Apply what you read:
a: In the MARSOC forum thread, what does the abbreviation CSO stand for?
b: Copy from the MARSOC forum thread the passage that opens with the words containing "I've been weighing" and closes with "other prospective SOFs).".

Source extract:
_ _ _ _ _ _ _

# Questions about MARSOC CSOs?



## Astraeus14 (May 21, 2012)

I've been weighing out the pros and cons of each SOF I would like to attempt to be part of and I have a few questions that will help clarify a few things for me (and hopefully other prospective SOFs).

1) For lack of a better example, both SEALs and Rangers do direct action, but there are many differences in the way they do it which leads the SEALs to be better in certain situations and Rangers in other situations. Is there anything CSOs train for or how they operate that seperates them from SEALs, SF, etc on direct action or reconnaissance operations? If there was a choice between SF, SEALs, and CSOs under what circumstances would the CSOs get the call (excluding factors like logistics, politics, etc... just based on what the MSOT could bring that the others couldn't)?


2) I know all CSO's receive basic foreign language training, but how many CSOs attend the Advanced Linguist Course? The reason I ask is because I was wondering about post-military employment and being bilingual is a valuable skill.

3) Do CSOs conduct VBSS, GOPLAT, and other advanced maritime operations? I know they receive diving and small boat training.

Thanks in advance.


----------



## Marauder06 (May 21, 2012)

What is a CSO?


----------



## Boon (May 21, 2012)

Marauder06 said:


> What is a CSO?


 
Critical Skills Operator (MARSOC dudes)


----------



## Marauder06 (May 21, 2012)

Got it, thanks boss.  First couple of hits off of Google came up with definitions of CSO that didn't quit fit the discussion.


----------



## Etype (May 21, 2012)

To answer #1- That's almost 100% based off of (for lack of a more easily understood term) who is on call. When it comes to high value targets, etc in the various theaters of operation, there are always a few units cycling- it comes down to who is ready to go when the call comes.

_ _ _ _ _ _ _

Records from a collection
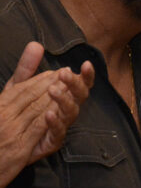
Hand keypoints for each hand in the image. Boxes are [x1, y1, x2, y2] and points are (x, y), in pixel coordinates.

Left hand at [0, 42, 93, 187]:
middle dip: (75, 84)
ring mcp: (60, 127)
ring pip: (71, 113)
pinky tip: (48, 113)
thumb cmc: (13, 111)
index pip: (80, 84)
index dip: (86, 75)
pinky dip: (55, 123)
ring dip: (64, 100)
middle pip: (80, 97)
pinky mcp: (52, 142)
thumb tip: (36, 45)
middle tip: (64, 74)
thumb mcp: (17, 86)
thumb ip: (27, 67)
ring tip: (53, 90)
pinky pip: (58, 133)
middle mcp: (65, 111)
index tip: (85, 64)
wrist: (2, 140)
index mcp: (63, 97)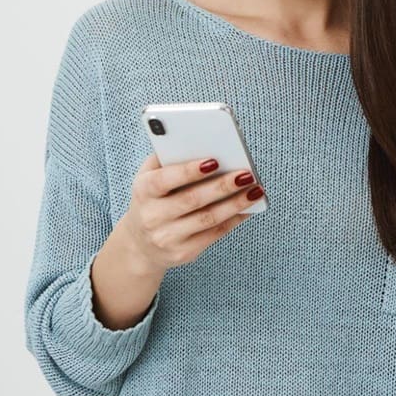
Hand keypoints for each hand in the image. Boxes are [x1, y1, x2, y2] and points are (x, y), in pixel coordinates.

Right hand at [117, 152, 263, 274]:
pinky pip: (214, 235)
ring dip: (235, 204)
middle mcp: (152, 216)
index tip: (214, 161)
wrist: (141, 244)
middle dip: (222, 186)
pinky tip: (247, 208)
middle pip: (192, 200)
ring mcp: (167, 237)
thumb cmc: (152, 200)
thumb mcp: (148, 177)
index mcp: (143, 191)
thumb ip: (167, 158)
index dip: (189, 171)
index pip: (165, 179)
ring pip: (208, 219)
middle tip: (245, 174)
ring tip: (254, 190)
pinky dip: (234, 220)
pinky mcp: (184, 253)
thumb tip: (199, 143)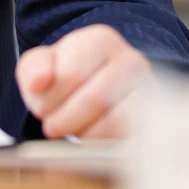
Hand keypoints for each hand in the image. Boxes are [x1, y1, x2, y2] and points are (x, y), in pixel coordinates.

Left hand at [15, 24, 150, 139]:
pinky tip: (92, 143)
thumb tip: (39, 83)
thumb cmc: (66, 77)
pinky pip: (130, 140)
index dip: (48, 101)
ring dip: (85, 136)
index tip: (41, 109)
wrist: (96, 89)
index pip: (71, 76)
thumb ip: (33, 70)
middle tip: (53, 128)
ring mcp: (149, 92)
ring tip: (74, 133)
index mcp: (100, 41)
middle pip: (95, 99)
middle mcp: (131, 62)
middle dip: (65, 121)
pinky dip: (105, 147)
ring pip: (116, 121)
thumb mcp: (41, 66)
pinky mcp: (155, 123)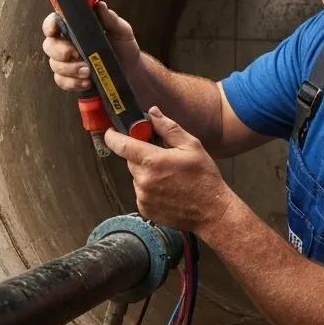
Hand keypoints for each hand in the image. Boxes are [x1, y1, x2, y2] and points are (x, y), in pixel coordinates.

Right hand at [40, 2, 140, 91]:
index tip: (54, 30)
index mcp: (75, 27)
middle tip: (76, 55)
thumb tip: (100, 6)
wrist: (131, 71)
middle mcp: (66, 43)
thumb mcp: (121, 31)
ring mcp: (66, 62)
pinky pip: (61, 81)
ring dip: (69, 69)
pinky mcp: (70, 78)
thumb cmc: (123, 47)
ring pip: (54, 64)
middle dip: (60, 51)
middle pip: (49, 45)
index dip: (49, 25)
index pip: (54, 22)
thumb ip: (110, 19)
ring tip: (87, 71)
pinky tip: (86, 82)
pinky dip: (73, 82)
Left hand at [104, 107, 233, 231]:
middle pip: (131, 160)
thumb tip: (152, 113)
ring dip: (147, 172)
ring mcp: (142, 196)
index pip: (121, 145)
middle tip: (162, 156)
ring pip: (136, 176)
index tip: (112, 131)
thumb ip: (168, 128)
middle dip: (142, 154)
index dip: (113, 136)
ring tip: (169, 176)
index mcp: (153, 161)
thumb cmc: (204, 177)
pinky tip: (168, 189)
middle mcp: (143, 180)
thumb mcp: (191, 146)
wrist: (211, 212)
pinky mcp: (144, 208)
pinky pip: (141, 191)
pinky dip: (150, 187)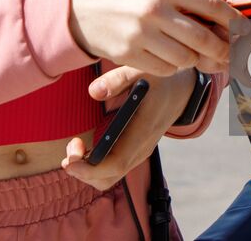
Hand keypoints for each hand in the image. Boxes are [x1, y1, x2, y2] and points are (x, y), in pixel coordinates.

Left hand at [62, 68, 195, 191]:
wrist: (181, 91)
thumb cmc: (159, 79)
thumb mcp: (141, 70)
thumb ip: (117, 79)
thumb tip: (93, 92)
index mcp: (143, 130)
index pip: (116, 162)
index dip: (90, 169)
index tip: (69, 161)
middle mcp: (141, 148)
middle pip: (108, 178)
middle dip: (82, 171)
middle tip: (70, 147)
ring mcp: (139, 152)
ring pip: (109, 177)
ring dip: (86, 170)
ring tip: (75, 146)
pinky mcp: (135, 152)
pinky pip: (113, 169)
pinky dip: (94, 166)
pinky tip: (85, 147)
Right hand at [70, 0, 247, 76]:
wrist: (75, 5)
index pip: (211, 6)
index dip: (232, 21)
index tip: (243, 30)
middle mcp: (154, 9)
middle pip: (202, 37)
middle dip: (222, 49)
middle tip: (230, 55)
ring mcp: (140, 34)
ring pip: (185, 58)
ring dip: (194, 59)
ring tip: (192, 53)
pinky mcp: (128, 54)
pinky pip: (164, 68)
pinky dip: (172, 67)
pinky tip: (168, 57)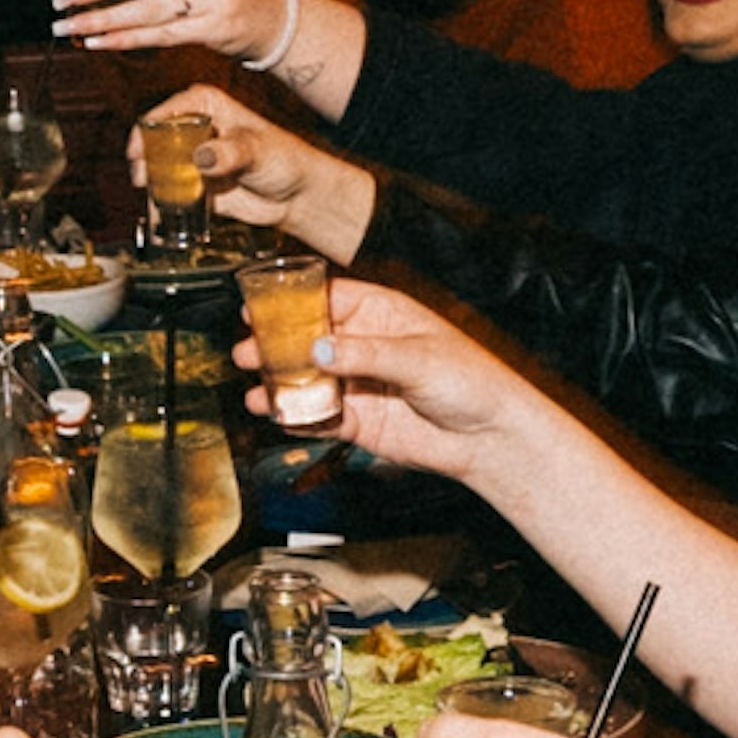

_ _ _ _ _ _ _

Completed exercise:
a: Critical Skills Operator

b:
I've been weighing out the pros and cons of each SOF I would like to attempt to be part of and I have a few questions that will help clarify a few things for me (and hopefully other prospective SOFs).